Like Clements, running backs coach James Sexton joined the staff unfamiliar with Kingsbury. After his contract did not renew with the Pittsburgh Steelers after 2018, Sexton liked the head coach’s demeanor while getting to know him.

The overarching theme from Wednesday, when the Cardinals introduced their offensive assistants to reporters: if the most-criticized head-coaching hire of this offseason fails in Arizona, it’s not because of crazy football ideas or a lack of readiness to take on the job.

“The best thing he does is football. And football is football, and the thing about football, it’s about the discipline and the training,” Raih said. “There’s elements of his offense … there’s concepts that are already being run.

“Point is, it’s going to be fine.”

EXTRA POINTS

— Clements watched Josh Rosen’s entire collection of game film during his rookie year and aside from believing in his arm talent said he was surprised about Rosen’s mobility.

“We always used to say they’re going to be seven to 10 times a game where the quarterback is going to have to move around. It’s probably more than that now,” Clements said. “Those are things he did better than I expected. When he had a clean pocket, when he had time to throw, looked to me like there wasn’t a throw he couldn’t make.”

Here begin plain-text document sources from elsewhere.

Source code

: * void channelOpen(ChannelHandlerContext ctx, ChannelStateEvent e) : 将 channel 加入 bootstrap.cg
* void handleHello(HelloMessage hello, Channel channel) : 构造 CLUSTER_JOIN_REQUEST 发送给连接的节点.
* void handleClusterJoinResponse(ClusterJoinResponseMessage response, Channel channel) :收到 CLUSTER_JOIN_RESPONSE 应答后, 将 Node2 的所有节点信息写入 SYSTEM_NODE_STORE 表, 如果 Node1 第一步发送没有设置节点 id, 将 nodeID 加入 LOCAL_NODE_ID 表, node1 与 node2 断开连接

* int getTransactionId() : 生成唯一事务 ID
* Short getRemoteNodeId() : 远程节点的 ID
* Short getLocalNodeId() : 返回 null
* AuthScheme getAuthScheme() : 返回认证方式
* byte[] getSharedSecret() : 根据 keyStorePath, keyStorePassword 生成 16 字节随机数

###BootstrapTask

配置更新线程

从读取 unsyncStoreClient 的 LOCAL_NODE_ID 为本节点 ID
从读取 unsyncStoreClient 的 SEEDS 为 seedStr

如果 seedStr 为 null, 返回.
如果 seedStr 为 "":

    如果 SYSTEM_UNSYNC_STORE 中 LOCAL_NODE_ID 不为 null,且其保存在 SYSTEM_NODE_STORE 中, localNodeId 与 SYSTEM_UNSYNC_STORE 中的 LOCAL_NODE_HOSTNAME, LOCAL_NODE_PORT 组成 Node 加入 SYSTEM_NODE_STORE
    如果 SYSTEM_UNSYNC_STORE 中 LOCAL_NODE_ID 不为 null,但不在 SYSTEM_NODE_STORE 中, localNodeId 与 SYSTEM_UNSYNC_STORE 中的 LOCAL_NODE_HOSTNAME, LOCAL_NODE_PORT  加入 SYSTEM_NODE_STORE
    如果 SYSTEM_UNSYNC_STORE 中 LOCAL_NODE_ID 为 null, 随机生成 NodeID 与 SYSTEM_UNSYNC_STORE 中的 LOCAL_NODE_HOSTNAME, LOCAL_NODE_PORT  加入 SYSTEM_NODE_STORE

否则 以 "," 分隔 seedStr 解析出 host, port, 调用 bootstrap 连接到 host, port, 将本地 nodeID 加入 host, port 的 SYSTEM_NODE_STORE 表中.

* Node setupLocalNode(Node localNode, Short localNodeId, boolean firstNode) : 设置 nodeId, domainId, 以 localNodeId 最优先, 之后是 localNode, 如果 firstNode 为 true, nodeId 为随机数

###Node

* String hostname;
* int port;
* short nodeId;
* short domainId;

— Kingsbury’s use of the running and passing game in concert with one another is likely where his offense differs from others in the NFL and other Air Raid schemes, as Clements said. ESPN’s Matt Bowen broke down film of those variations and philosophies earlier this offseason.

Raih mentioned that the Cardinals were in a meeting earlier this week with the offensive staff discussion routes that running back David Johnson might run.

Added Sexton of Johnson’s expected role in the passing game: “That’s going to be something that Coach Kingsbury is going to decide. I’m going to coach him whatever way he’s going to be coach. I’m just here to do that.”